After the record output of 2016 there was a slight drop in output the following year, but there were still seven new titles. We have reviewed Harry Graham – The Little Dasher, A Singular Man – Bevan Congdon, The Skipper’s Diary, The Kid From Coraki and Cricket in Verse, and I have already mentioned Cattlin’s booklet concerning Trumper and the Chatswood Oval. Finally, and again on the subject of the great stylist, is What They Said About Victor Trumper. All of the books, except the leather bound version of the Harry Graham are still available.

There was something of a lull in 2018 with only two releases. Firstly Stephen Walters was the author of A Forgotten Adventure. The book is an account of the Australians’ visit to New Zealand in 1945/46 during which the first ever Test between the two countries (and the last for nearly thirty years) was played. In their first innings New Zealand were dismissed for 42, and to reflect that in addition to a standard paperback there was a leather-bound limited edition of 42 copies signed by Walters, five descendants of the participants and Jack D’Arcy, who was to play five Tests for New Zealand in England in 1958. The second was Boys, Briars and a Continuing Sporting Tradition by Cardwell, a history of the Briars club from Sydney.

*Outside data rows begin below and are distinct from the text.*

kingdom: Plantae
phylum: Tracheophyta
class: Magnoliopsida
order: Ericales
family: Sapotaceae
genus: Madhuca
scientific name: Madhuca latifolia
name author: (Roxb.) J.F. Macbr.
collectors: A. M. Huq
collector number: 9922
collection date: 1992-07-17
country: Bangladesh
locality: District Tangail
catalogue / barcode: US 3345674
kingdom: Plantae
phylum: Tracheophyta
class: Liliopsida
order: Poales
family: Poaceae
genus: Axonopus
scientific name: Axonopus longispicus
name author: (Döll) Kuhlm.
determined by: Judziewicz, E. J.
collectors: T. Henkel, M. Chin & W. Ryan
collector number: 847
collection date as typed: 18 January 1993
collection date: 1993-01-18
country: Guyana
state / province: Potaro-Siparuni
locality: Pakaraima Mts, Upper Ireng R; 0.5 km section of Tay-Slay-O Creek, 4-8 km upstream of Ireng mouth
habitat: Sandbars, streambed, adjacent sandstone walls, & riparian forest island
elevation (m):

So far in 2019 there have been three new books. The first was From Bradman to Kohli by Kersi Meher-Homji, a history of Test match cricket between India and Australia. The last few weeks have seen the publication of Touring With Bradman, David Frith’s book showcasing Alec Hurwood’s diary from the 1930 Ashes series and Cardwell’s The Tied Test in Madras.

What is yet to come from the CPC this year? As regular readers of my six monthly articles will know many releases have been mooted in recent years, all of which it is hoped will arrive with us at some point but the next ‘cab off the rank’ is likely to be a biography of Ted Badcock, an all-rounder who played in seven of New Zealand’s first eight home Tests. That should be followed by biographies of D’Arcy, he of the 1958 New Zealanders and another New Zealander, Stewie Dempster, the latter written by Bill Francis. Also due is the next book about Victor Trumper and an individual venues, this time Crown Street School, on this occasion Messrs Cardwell and Cattlin sharing the writing duties.

And then it will be 2020.……………..

* Lest there be any doubt Ronald is a lawyer turned accountant who now specialises in insolvency and forensic work. Cricket research, writing and publishing are pastimes that can sadly therefore only occupy his free time.

**I understand this is a nom de plume of Mr Cardwell himself, chosen as a nod in the direction of Arthur Morris and Brian Booth.